Health buffs say among the purest water source today is the water inside a coconut. Through Science we know that plants produce fruits and juices though the action of sunlight and carbon dioxide in a process called photosynthesis. But people long ago had another version of why coconuts produced sweet pure water inside its shell. We find this in one of the popular folk myths on how water is “trapped” inside a coconut shell.
Although the Philippines is an archipelago surrounded by bodies of water there is scarcity of water in some parts of it. The same was said to be true hundreds of years ago. Especially when the dry spell is over the land during summer some parts ran out of water source. In one such season Noog, a slim native boy from southern Luzon, was said to have scoured the place for precious clean water. The popular folk myth said he went to a high place in search of it.

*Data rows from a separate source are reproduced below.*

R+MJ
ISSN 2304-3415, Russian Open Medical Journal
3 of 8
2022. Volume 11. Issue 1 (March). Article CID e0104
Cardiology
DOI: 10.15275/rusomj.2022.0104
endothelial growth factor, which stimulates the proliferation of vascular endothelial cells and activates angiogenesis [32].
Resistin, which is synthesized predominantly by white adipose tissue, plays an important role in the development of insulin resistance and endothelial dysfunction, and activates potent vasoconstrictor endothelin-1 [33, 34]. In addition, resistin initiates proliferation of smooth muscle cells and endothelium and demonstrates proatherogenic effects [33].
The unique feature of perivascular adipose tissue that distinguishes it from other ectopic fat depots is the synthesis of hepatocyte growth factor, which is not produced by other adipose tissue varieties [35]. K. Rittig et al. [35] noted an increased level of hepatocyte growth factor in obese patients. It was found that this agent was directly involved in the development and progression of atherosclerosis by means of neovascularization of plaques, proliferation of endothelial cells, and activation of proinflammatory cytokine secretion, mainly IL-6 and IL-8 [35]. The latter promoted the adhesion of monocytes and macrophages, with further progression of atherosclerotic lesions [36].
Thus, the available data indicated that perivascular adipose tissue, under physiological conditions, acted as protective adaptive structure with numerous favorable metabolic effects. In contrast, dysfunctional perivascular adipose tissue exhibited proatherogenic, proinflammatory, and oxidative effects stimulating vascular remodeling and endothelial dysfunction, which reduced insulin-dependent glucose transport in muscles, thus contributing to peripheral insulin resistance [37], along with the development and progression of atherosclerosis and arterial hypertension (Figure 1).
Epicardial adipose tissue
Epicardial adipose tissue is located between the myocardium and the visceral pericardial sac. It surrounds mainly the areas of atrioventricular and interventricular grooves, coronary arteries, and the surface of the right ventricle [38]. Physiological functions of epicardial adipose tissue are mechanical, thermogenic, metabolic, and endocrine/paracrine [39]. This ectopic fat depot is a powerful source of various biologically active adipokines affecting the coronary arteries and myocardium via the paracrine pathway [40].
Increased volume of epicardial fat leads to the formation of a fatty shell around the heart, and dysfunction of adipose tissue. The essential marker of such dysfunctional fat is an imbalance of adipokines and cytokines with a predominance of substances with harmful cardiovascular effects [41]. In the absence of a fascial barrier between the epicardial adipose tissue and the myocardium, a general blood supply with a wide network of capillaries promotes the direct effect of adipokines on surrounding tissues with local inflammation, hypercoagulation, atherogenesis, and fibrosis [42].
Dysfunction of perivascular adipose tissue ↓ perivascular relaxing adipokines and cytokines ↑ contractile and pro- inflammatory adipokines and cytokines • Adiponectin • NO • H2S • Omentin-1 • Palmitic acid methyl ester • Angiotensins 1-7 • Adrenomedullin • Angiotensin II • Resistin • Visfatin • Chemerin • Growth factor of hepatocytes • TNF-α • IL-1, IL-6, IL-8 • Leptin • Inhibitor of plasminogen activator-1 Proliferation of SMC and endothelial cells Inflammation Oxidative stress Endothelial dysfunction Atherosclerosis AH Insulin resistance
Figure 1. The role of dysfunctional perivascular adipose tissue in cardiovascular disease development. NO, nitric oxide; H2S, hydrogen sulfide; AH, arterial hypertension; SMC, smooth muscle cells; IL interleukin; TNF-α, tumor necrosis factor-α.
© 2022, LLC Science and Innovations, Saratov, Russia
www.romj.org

Then he chanced upon an underground water source, or “bukal” in the vernacular, from among the deep caves found on the top of a mountain. He went down the descending cavern and found a cool clean underground spring. He drank some and kept some in a container made of bamboo. According to the popular folk myth, he left the place and vowed to keep the place a secret so he and his family alone could benefit from it. He descended the mountain in high hopes but then was blocked by several folks from town. They demanded water.
Noog refused to give them any and determined to withhold the information on the underground water source. The folks were enraged by Noog’s obstinate stand and they decided to kill and bury him on a remote place on the plain. As a last resort to save his life, Noog offered to tell them where the “bukal” was found, to no avail. Then, the popular folk myth says, the folks saw a strange tree growing on the plains one day. It grew to be a tall and slender tree with large nuts the size of a human head.
People then started to call the tree and its nuts Noog’s water from the “bukal” and as time went it shortened to simply Noog or “bukal.” Much later on, the popular folk myth referred to them as “Niyog” or “Buko,” as coconut is called today. The lesson in this popular folk myth is that we should always willingly share our blessings.